[Start of Attachment]

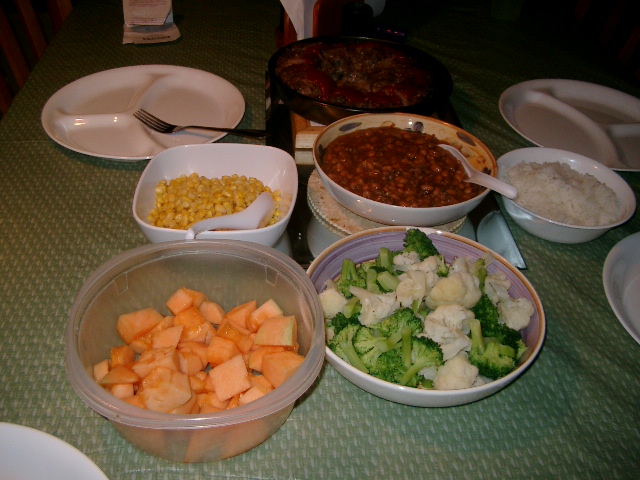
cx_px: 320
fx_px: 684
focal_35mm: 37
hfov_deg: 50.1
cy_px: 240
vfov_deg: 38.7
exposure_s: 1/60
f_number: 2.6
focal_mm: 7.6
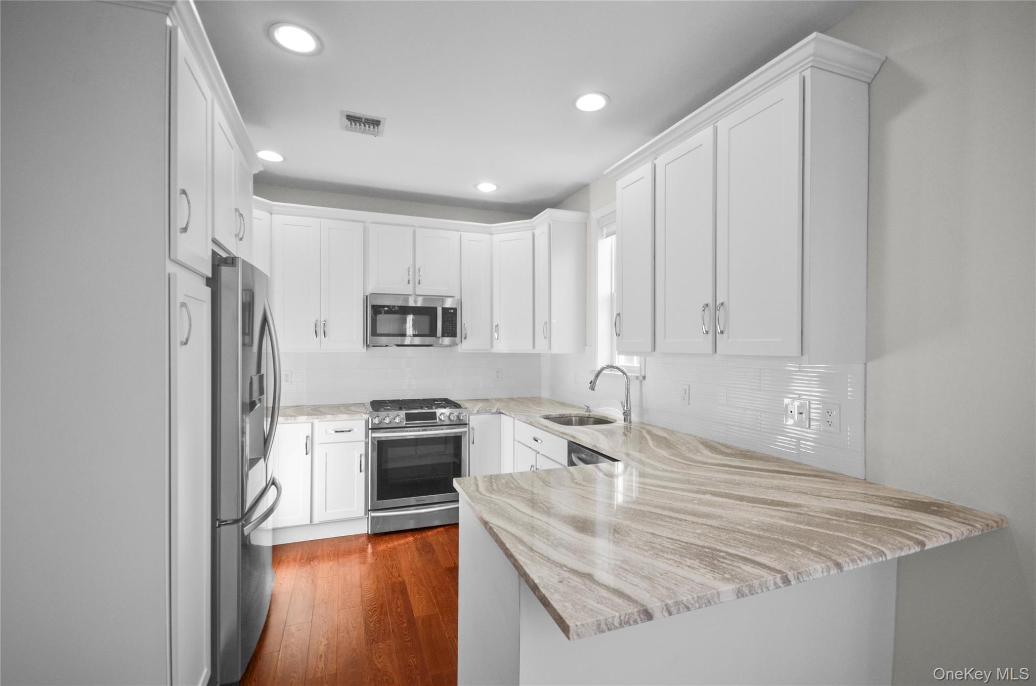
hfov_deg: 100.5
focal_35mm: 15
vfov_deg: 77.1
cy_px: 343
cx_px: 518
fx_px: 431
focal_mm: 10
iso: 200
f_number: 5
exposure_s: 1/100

[End of Attachment]
[Start of Attachment]

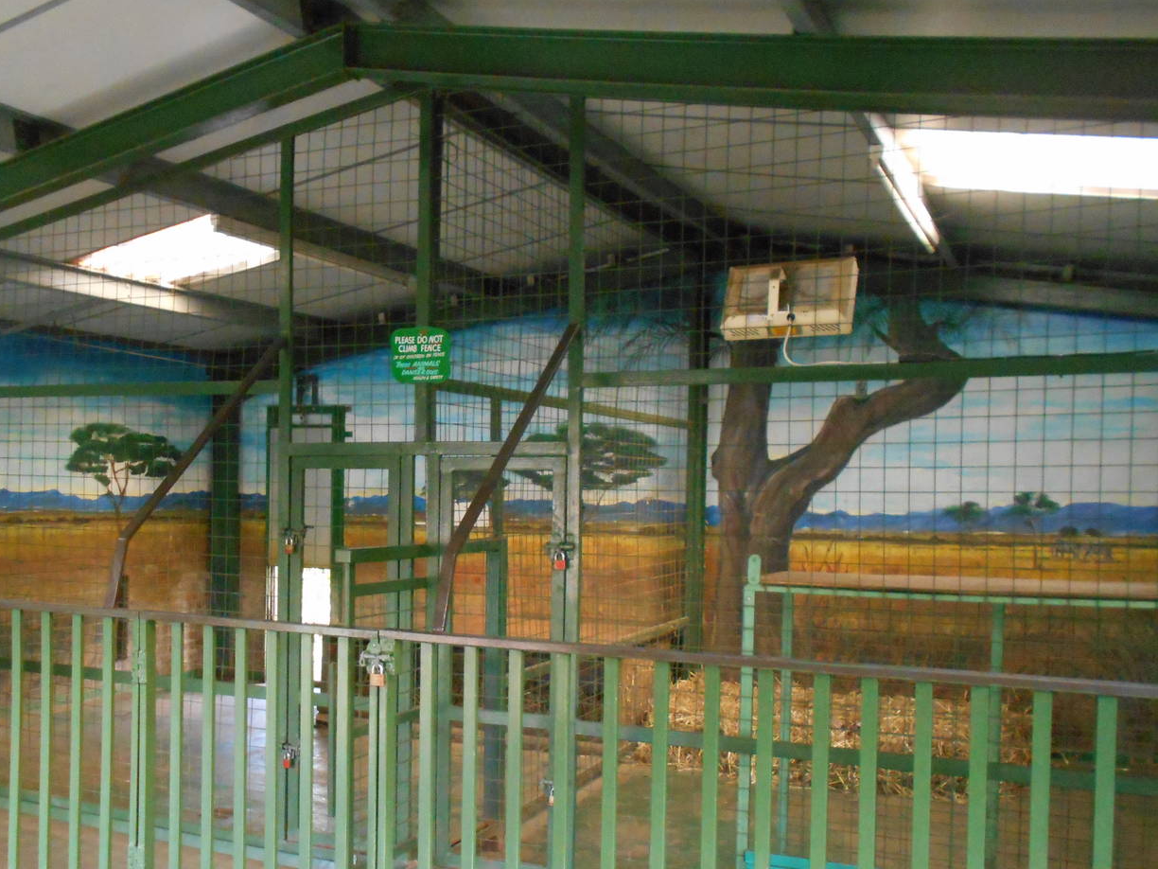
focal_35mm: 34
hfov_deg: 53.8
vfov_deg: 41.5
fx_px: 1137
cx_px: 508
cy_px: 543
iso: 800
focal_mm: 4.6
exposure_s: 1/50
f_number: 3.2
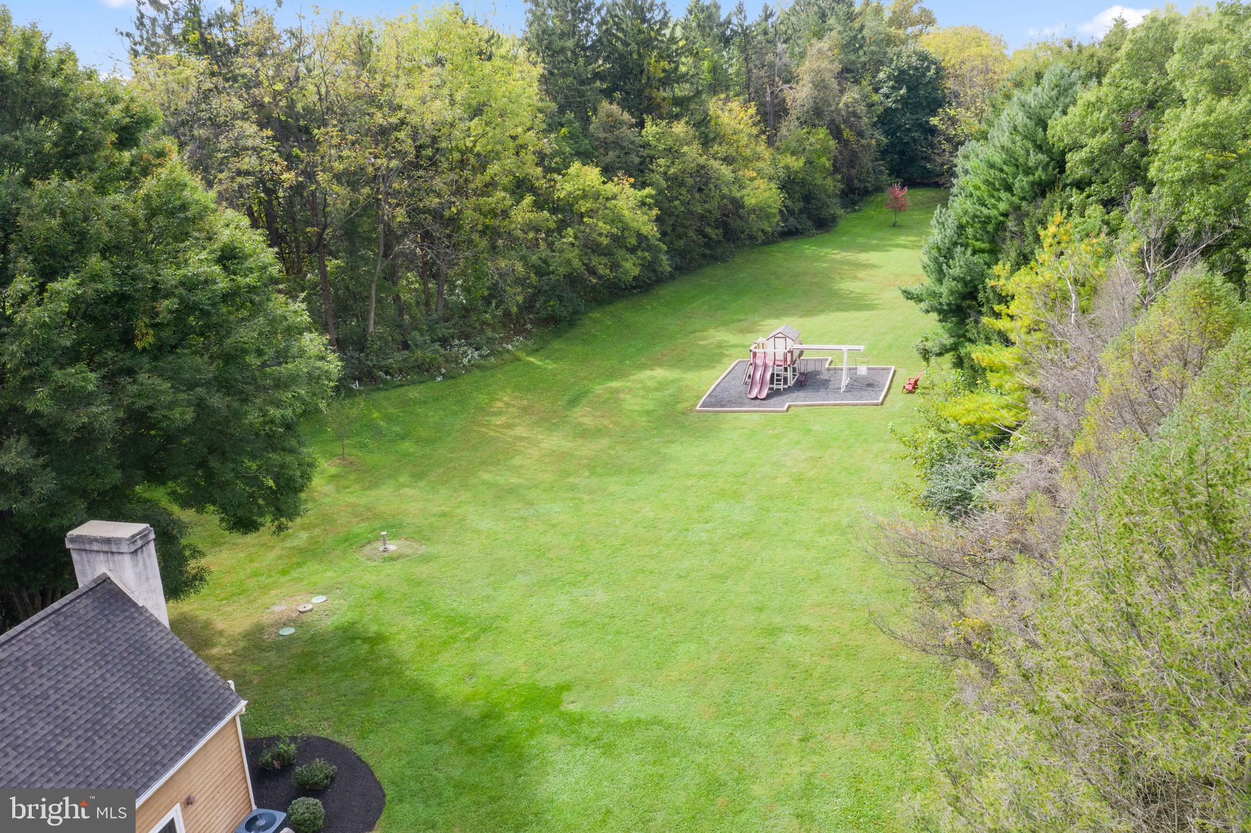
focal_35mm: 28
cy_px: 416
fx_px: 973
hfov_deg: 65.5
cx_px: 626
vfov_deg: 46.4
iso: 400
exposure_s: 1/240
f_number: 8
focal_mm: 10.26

[End of Attachment]
[Start of Attachment]

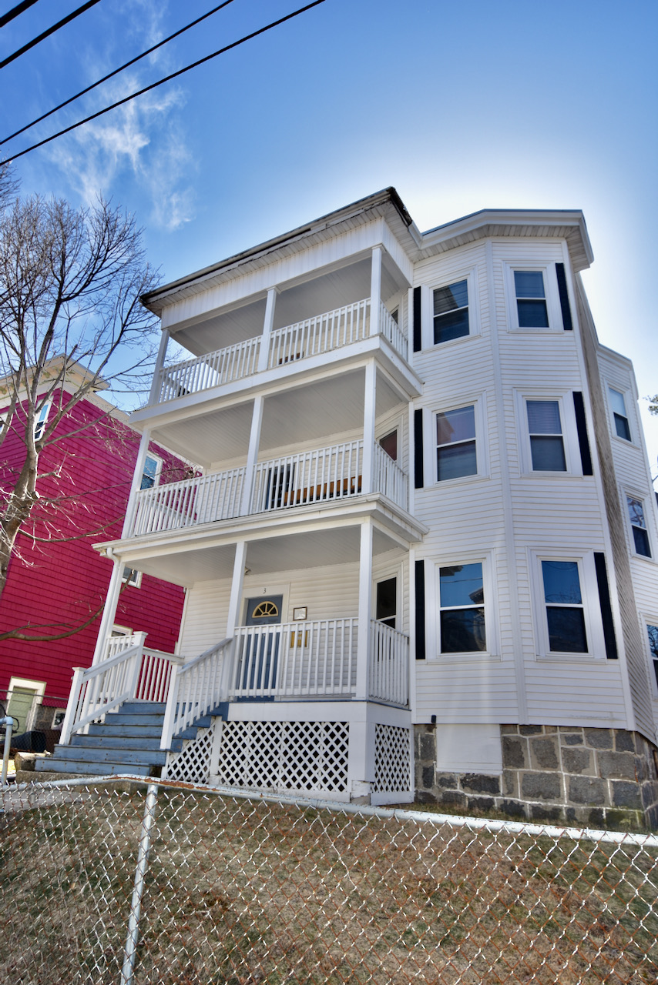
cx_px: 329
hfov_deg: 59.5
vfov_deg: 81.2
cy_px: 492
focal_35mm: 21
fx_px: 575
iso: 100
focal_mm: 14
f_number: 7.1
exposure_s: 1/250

[End of Attachment]

● **WHAT YOU WILL DO**: What you need to produce is an exact copy of the entries above, limited to the lines from the one with "focal_35mm: 34" up to and including the one with "focal_mm: 10.26", without pictures.

● **RESULT OF THIS EXERCISE**:
focal_35mm: 34
hfov_deg: 53.8
vfov_deg: 41.5
fx_px: 1137
cx_px: 508
cy_px: 543
iso: 800
focal_mm: 4.6
exposure_s: 1/50
f_number: 3.2
focal_35mm: 28
cy_px: 416
fx_px: 973
hfov_deg: 65.5
cx_px: 626
vfov_deg: 46.4
iso: 400
exposure_s: 1/240
f_number: 8
focal_mm: 10.26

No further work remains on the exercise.